Hasta el 2030

Por Juana Enrico

La vida es eso que pasa entre Mundial y Mundial. Cada cuatro años, el tiempo parece hacer una pausa para darle lugar al único acontecimiento capaz de reunir al planeta alrededor de una misma ilusión. No existe otro escenario donde un himno pueda hacer temblar a millones de personas al mismo tiempo, donde un gol sea capaz de abrazar un país entero o de romperle el corazón. Y aunque la Copa del Mundo nunca ha podido desprenderse de la política, del poder y de los intereses que la rodean, esta edición volvió a recordar una certeza que resiste cualquier transformación: el fútbol sigue siendo ese refugio donde las alegrías duran un instante, pero permanecen para siempre. Porque de él no depende la vida, pero sí muchas veces la felicidad.

Y transcurrió uno más, rotundamente distinto: el del inédito formato de 48 equipos y aquellos partidos que parecieron disputarse en cuatro tiempos. El del capítulo final de Messi en los Mundiales. El de Donald Trump, erigido en el emblema de una era donde el poder desestimó los protocolos: protagonista indiscutido de la clausura y capaz de gravitar hasta en la anulación de una tarjeta roja para un futbolista estadounidense. El de la sombra de la injerencia política sobre el arbitraje de Omar Artan. El del hostigamiento a Irán, el del reclamo inmortal de Malvinas, el de las entradas convertidas en un privilegio inalcanzable y el de un show de cierre a la medida del país anfitrión -o al menos, del principal de ellos-.

Porque incluso eso quedará sujeto a debate: dentro de cuatro años, ¿alguien recordará que este fue también el Mundial de México y Canadá, o la historia terminará rebautizándolo, simplemente, como Estados Unidos 2026? Aunque la cancha se compartió entre tres, el protagonismo tuvo un único y voraz dueño. No solo porque el torneo terminó siendo un espejo de su propia cultura, sino por una matemática implacable: mientras Canadá y México debieron conformarse con 13 partidos cada uno, Estados Unidos absorbió 78, adueñándose, en la práctica y en el relato, de la Copa entera.

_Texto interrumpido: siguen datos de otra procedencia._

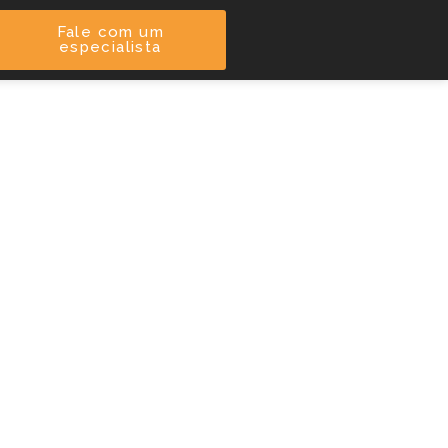
Fale com um
especialista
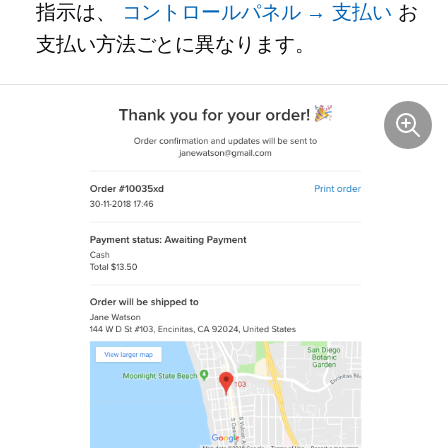
指示は、
コントロールパネル → 支払い
お
支払い方法ごとに異なります。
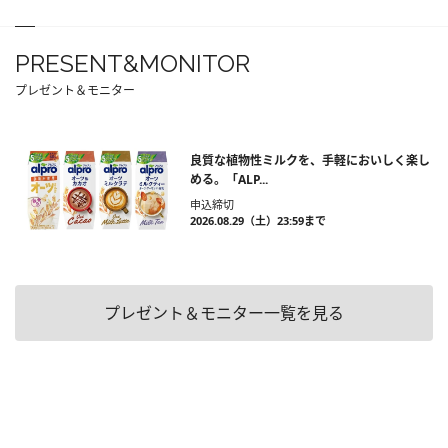
PRESENT&MONITOR
プレゼント＆モニター
良質な植物性ミルクを、手軽においしく楽し
める。「ALP...
申込締切
2026.08.29（土）23:59まで
プレゼント＆モニター一覧を見る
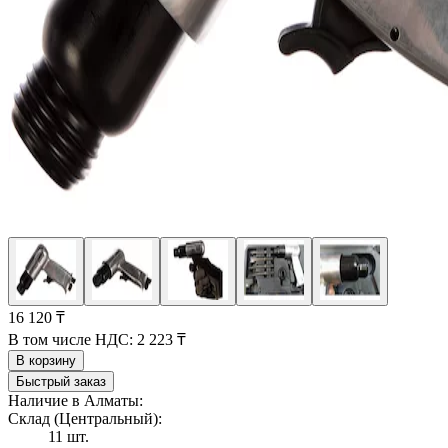
16 120 ₸
В том числе НДС:
2 223 ₸
В корзину
Быстрый заказ
Наличие в Алматы:
Склад (Центральный):
11 шт.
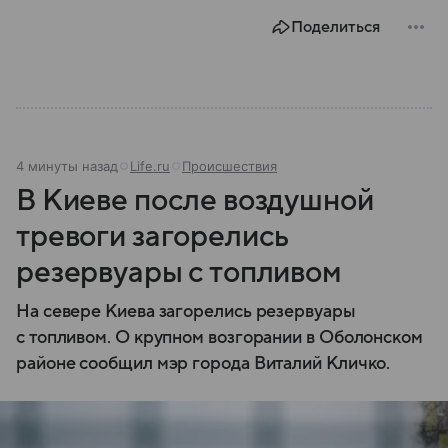
Поделиться
4 минуты назад
Life.ru
Происшествия
В Киеве после воздушной
тревоги загорелись
резервуары с топливом
На севере Киева загорелись резервуары
с топливом. О крупном возгорании в Оболонском
районе сообщил мэр города Виталий Кличко.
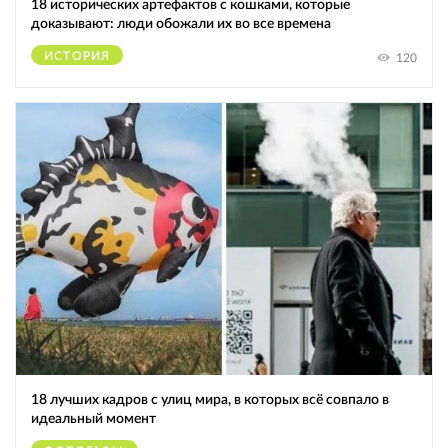
18 исторических артефактов с кошками, которые
доказывают: люди обожали их во все времена
ИСТОРИЯ
120
18 лучших кадров с улиц мира, в которых всё совпало в
идеальный момент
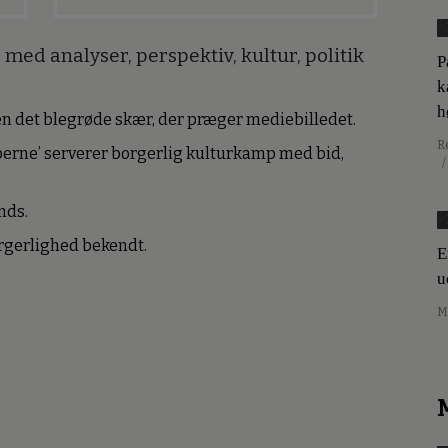
med analyser, perspektiv, kultur, politik
P
k
h
den det blegrøde skær, der præger mediebilledet.
R
erne’ serverer borgerlig kulturkamp med bid,
/
nds.
borgerlighed bekendt.
E
u
M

A esta hegemonía territorial se le sumó, además, el prisma distópico de la propia época: un Mundial no solo jugado, sino sobreinterpretado, desmenuzado y devorado en tiempo real por el ruido blanco de la sobreinformación. Entre clips instantáneos, transmisiones simultáneas y la fría cadencia de las inteligencias artificiales sintetizando crónicas automáticas antes de que la pelota terminara de rodar, la emoción pura pareció diluirse en una marea de narraciones superpuestas. Hoy los mitos ya no se transmiten de boca en boca ni maduran en el tiempo; se procesan al instante, se empaquetan en algoritmos y se consumen hasta el hastío antes de dar paso al siguiente fenómeno. Quizás la mayor paradoja de este torneo haya sido esa: en la era donde todo se documenta, se analiza y se genera con una precisión quirúrgica, nunca fue tan fácil que la memoria colectiva termine volviéndose tan volátil como el deslizamiento de un dedo sobre la pantalla.

Así se apaga el telón. A pesar de la geopolítica, el negocio y el ruido del presente, este torneo volvió a pausar el mundo para reunirnos alrededor del mismo fuego y regalarnos ese breve refugio de felicidad. Adiós a una cita inolvidable que ya es historia. Hasta 2030.